▸ **BLOK TEKS**:
++++++++++++++++++++

Yang terbaru adalah tekanan dari pemerintah Indonesia yang memperluas kepentingannya ke Kalbar. Yang tidak hanya bertujuan mengendalikan kegiatan politik dan ekonomi etnis Tionghoa, tetapi juga menyerang otonomi kebudayaan mereka.
Dalam upaya menundukkan minoritas Tionghoa, dilakukan juga cara-cara kekerasan yang mengakhiri sejarah Distrik Tionghoa dengan cara menggiring etnis Tionghoa keluar dari daerah-daerah perkampungan Provinsi Kalbar pada tahun 1967, tulis Mary Sommers Heindhues.
Tahun 1967, terjadi peristiwa kemanusiaan yang seakan hilang dalam sejarah Kalimantan Barat. Ketika itu, orang Tionghoa dan Dayak "dibenturkan" dalam sebuah peristiwa yang disebut sebagai Peristiwa Mangkok Merah.
Orang Tionghoa mengungsi dari berbagai pedalaman di Sambas, Bengkayang, Landak, Sanggau dan lainnya, dalam suatu peristiwa penumpasan PGRS/PARAKU.

++++++++++++++++++++

▸ **CUPLIKAN DATA**:
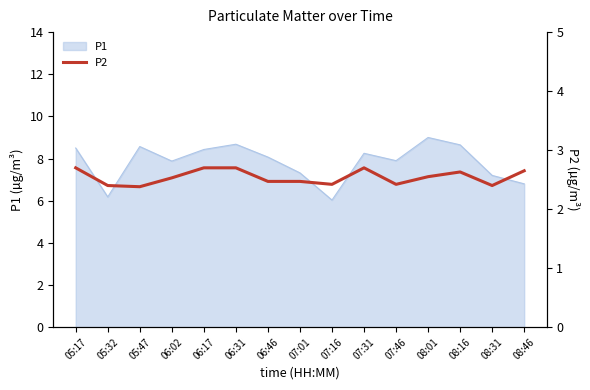

True or false: the data shows 3.9 at 07:31.

False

++++++++++++++++++++

Lanjutkan teks tentang nasib etnis Tionghoa di Kalimantan Barat pada tahun 1967, dimulai setelah kalimat terakhirnya.

Dalam istilah militer, operasi itu disebut operasi mengeringkan kolam. Memisahkan gerilyawan dengan penduduk. Banyak peristiwa kemanusiaan terjadi. Pengungsian sekitar 50 ribuan pengungsi, kematian, dan kemiskinan mendadak.
Sejarah Tionghoa di Kalbar, khususnya Hakka di Singkawang dan sekitarnya, merupakan sejarah panjang perjuangan anak manusia.
Sejarah yang lahir dari konflik laten yang tercipta, akibat perebutan sumber daya alam semasa pertambangan dan kongsi. Intervensi pemerintah terhadap otonomi kebudayaan Tionghoa. Juga, pengaruh dan ruang-ruang politik yang kian terbuka, dan lainnya.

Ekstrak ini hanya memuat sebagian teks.